SOURCE EXTRACT:

Start of Block

Excerpts from Jim Conrad's
Naturalist Newsletter
from the February 9, 2014 Newsletter issued from the Frio Canyon Nature Education Center in the valley of the Dry Frio River in northern Uvalde County, southwestern Texas, on the southern border of the Edwards Plateau; elevation ~1750m (~5750 ft); N29.62°, W99.86°; USA
CHLAMYDOMONAS ALGA
In the diffuse blob of greenness about the size of a mouse's eye floating at the water's surface in the fishbowl of Dry Frio River water on the windowsill, what where the tiny algae among whom the much larger Green Paramecium grazed? The algae are shown above.
The paramecium was about 0.13mm long, but those algae cells are only about 0.01mm in length, a size taxing the magnification capacity of our light microscope. Still, certain identification features are apparent. The algae are unicellular instead of consisting of various cells organized into a filament or a blob. They are slightly egg-shaped, or elongate, instead of spherical. Some display a single, slightly red spot, or "eye." Also, something not shown in the picture is that they were all in constant motion, not traveling in straight lines, but rather just milling about. This movement suggests that they must have had a means of propulsion, like the paramecium's cilia, or else hairlike "flagella," though I couldn't see any.
Thousands of alga species must fit this description, though the barely visible "red eye" is something special. Still, when I browse images of unicellular freshwater algae, one species turns up looking like ours, and that's CHLAMYDOMONAS REINHARDTII. Moreover, that species has a light-sensitive, red eye-spot, and is very common worldwide, in both freshwater and soil, even melting snow. Among its freshwater environments are temporary pools and low-oxygen (eutrophic) ponds and lakes. In other words, this is a species to be expected in a fishbowl of water from a stream.

End of Block

SUPPLIED DATA:
Start of Block

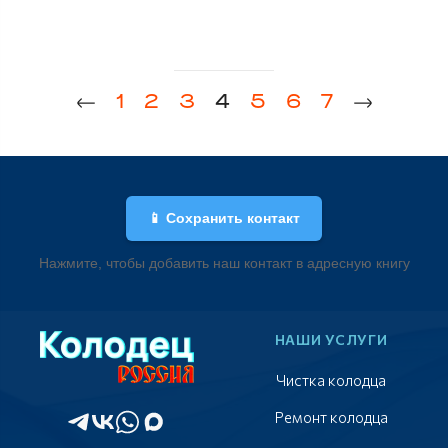
1
2
3
4
5
6
7
📱 Сохранить контакт
Нажмите, чтобы добавить наш контакт в адресную книгу
НАШИ УСЛУГИ
Чистка колодца
Ремонт колодца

End of Block

AIM OF THE EXERCISE: Continue the newsletter piece on the Chlamydomonas alga from the Dry Frio River fishbowl, starting after its final sentence.

EXPECTED OUTPUT:
On the Internet many pictures of Chlamydomonas reinhardtii taken through light microscopes also fail to show appendages the species might use for swimming. However, under certain light conditions or with an electron microscope two hairlike flagella, which propel the cell forward when wiggled, do show up.
Chlamydomonas chloroplasts are cup-shaped and inside each cell there is a starch-synthesizing organelle called a pyrenoid. These features might explain the irregular zones of greenness and transparencies displayed by some of the cells.
Chlamydomonas reinhardtii is much used in labs as a study organism because it's so easy to grow, reproduces both sexually and asexually, can live on nothing but a soup of inorganic salts and light, or else in total darkness in a simple carbon medium such as acetate.
Really, Chlamydomonas reinhardtii is an amazing species, so effectively living under so many growing conditions throughout so much of the world. It seems to have reached a kind of perfection as an organism few other species have.